2 cups shredded zucchini-drain if  it is watery
1/2 c diced onion
3  eggs slightly beaten (you might could do with 2.   I just have lots of eggs)
1 cup shredded cheddar cheese
1 cup bread crumbs
1 tablespoon Italian herb blend

salt and pepper
oil for browning

Mix the first six ingredients together in a medium bowl.  You want the mixture to stick together.

Heat a small amount of cooking oil in a skillet over medium heat. 


Drop the zucchini mixture onto the skillet about 2 tablespoons at a time and flatten slightly. Cook until one side is brown and crisp. Flip fritters and brown the other side. When browned, remove to a plate with paper toweling and salt and pepper to taste.

Accompaniments and variations: I served this with Imagine organic tomato soup topped with homemade croutons last night. A green salad would have been nice too.

I think maybe a dill sauce would have made a nice spread/dip for them.

Other spices (cayenne instead of the Italian?) and vegetables (diced bell peppers?) could be used to change the flavor profile.


They were even good warmed up for lunch today!


Monday, July 09, 2012

Kids On The Farm

The kids have finally arrived.  Beatrice gave birth to quads on June 27.  They are all boys (sigh).  Hermione gave birth to two pretty little does on Saturday, July 7.  Both does birthed without my assistance, which suits me fine. I was around for clean-up and to make sure everyone had figured out where the milk came from, and then to move mom and babies into private quarters for awhile. 

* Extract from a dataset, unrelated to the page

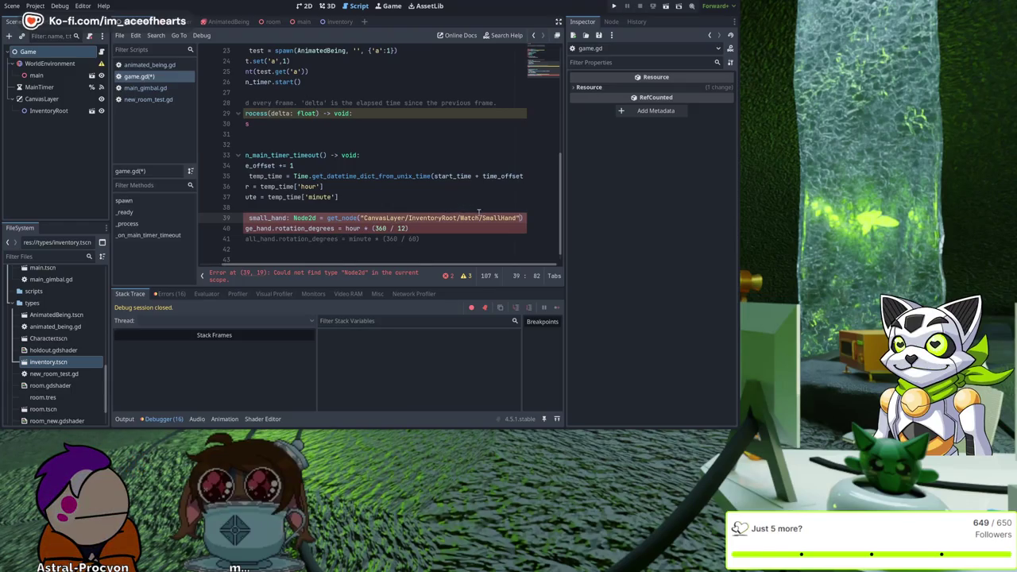
Step: Prefix the small_hand line with # and copy its node path
key("Home")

Three of Bea's babies were various shades of brown and one, the smallest, was white.  Whether it was his color or his size or the fact that she just couldn't deal with all four of them, I don't know, but for some reason, she rejected the little guy.  She just refuses to let him eat.  So we have a bottle baby.  I have been raising goats for about 12 years and this is the first one I have had to bottle feed as we always let dams raise their kids.  So here I am washing baby bottles and heating milk, and it has been how many years since I did this for any kind of a kid? 

My family came up for the fourth, and we had a wonderful visit.  Lots of good, old-fashioned food like chicken and dumplings, vegetables from the garden and homemade ice cream.  It was so good to have my mom, dad, sis and her kids here.

My niece and nephews enjoyed visiting the animals. My niece helped me feed the bottle baby...




And my nephews gathered eggs...




And hung out with Peaches, the cow.














Thursday, June 21, 2012

Solstice


Something about the solstice intrigues me, feels like something that should be celebrated, and so I had made plans, important plans mind you, to piddle in my garden last evening and then sit on the porch and drink in those last long rays of the longest day of the year.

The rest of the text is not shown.